On 24 July 1938, Negrín told the republican war council in Barcelona that Valencia would be lost unless there were a diversionary attack elsewhere. General Rojo, chief of staff, therefore proposed to attack to the north of the nationalists’ salient to the Mediterranean. The plan was to force a passage across the broad river Ebro at several points, about seventy miles from the sea, in order first to confuse communications between the nationalists in the Levante and in Catalonia and secondly, if possible, restore land communications between Catalonia and the rest of republican Spain. To carry out this scheme, a new ‘Army of the Ebro’ had been constituted under Modesto, consisting of the 5th Army Corps under Lister, the 12th under Etelvino Vega and the 15th under Manuel Tagüeña. The 18th Army Corps, under José del Barrio, was in reserve. This force of 80,000 men was to be supported by 70–80 field batteries, and 27 anti-aircraft guns. The republicans’ air support had been much improved, thanks to the Supermosca and Superchato fighters manned by Spaniards who had been trained in Russia. All the proposed leading commanders of the Army of the Ebro were communists, corps commanders and divisional commanders alike, as well as, of course, Modesto. Indeed, these commanders met regularly, as party members, with the directorate of the party.

* **Excerpted records**
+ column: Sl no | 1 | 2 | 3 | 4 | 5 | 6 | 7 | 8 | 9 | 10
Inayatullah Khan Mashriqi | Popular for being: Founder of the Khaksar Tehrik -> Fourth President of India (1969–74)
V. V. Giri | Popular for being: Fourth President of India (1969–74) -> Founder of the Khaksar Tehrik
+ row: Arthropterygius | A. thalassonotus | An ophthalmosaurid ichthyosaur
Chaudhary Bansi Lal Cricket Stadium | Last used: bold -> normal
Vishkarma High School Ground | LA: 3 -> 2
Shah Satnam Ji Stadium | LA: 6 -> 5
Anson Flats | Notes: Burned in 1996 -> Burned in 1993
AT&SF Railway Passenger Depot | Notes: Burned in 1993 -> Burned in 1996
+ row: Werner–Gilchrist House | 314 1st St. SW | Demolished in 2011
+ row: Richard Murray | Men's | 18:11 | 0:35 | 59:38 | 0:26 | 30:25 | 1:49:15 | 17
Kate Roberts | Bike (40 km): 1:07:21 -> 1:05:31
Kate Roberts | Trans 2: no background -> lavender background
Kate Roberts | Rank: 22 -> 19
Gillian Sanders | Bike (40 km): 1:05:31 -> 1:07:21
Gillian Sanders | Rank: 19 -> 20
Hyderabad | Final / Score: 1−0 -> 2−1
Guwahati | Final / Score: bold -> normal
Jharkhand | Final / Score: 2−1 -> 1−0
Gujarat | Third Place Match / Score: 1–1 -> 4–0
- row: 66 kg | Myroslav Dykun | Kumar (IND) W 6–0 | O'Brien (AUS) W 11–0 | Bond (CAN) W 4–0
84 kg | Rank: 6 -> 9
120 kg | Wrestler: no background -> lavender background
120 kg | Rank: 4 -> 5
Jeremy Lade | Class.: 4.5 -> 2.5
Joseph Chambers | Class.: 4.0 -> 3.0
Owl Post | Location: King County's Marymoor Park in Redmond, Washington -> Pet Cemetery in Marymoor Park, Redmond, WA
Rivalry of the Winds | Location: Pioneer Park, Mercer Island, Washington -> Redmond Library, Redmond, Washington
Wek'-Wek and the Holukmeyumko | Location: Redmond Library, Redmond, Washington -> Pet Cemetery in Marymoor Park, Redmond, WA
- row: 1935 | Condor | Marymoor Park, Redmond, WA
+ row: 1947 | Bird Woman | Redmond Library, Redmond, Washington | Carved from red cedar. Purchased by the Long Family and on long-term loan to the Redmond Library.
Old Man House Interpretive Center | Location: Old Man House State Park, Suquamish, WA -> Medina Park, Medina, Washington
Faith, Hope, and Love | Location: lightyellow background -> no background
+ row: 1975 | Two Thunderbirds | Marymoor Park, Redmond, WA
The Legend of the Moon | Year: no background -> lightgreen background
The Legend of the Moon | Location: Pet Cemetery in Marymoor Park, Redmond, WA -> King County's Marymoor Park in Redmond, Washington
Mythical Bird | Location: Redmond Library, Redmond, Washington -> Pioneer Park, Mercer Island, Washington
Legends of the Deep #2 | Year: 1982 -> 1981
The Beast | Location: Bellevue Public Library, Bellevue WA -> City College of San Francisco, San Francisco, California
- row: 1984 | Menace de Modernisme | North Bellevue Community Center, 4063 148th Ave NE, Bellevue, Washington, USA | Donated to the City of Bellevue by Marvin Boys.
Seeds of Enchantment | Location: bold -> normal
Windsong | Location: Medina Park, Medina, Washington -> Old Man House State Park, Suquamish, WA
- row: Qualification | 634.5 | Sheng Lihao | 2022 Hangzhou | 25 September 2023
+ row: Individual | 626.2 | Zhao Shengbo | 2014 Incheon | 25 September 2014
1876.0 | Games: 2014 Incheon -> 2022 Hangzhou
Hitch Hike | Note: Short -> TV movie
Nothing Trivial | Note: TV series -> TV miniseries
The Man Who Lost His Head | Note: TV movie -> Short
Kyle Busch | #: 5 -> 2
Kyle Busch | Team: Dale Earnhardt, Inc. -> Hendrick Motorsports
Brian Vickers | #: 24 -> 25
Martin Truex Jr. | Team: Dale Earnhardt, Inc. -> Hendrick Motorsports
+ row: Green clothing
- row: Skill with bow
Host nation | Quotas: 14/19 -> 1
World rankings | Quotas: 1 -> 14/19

* **To-do list**
(1) According to the passage on the Ebro offensive, who commanded the 12th Army Corps?
(2) Carry on the passage about the Ebro offensive, starting after its final sentence.

* **The replies**
(1) Etelvino Vega commanded the 12th Army Corps.

(2)
1
The anarchists held only two brigade
commands out of twenty-seven in the whole Army of the Ebro.
1
They were not, however, anything like so badly represented as that in other armies. For example, Colonel Perea, commander of the Army of the East, had always been sympathetic to the anarchists, while, of the five armies of the central zone, under Miaja, only one (the unimportant Army of Estremadura) was led by one who could be called even a communist sympathizer, Colonel Burrillo.
2
The others may not have been anarchists, but they were not communists.

In addition, the communists were not united: Modesto and Lister, the two outstanding military successes of the war, were on bad terms. Modesto was a sarcastic, despotic Andalusian, sometimes brutal, rarely candid, but a real military leader, with no political gifts or ambitions. Lister was a warm-hearted and ambitious orator, with a strong sense of friendship, undisciplined, and ready to lend himself to any propaganda activity, which he carried out well; sometimes harsh, he also tolerated innumerable mistakes by his subordinates if he liked them.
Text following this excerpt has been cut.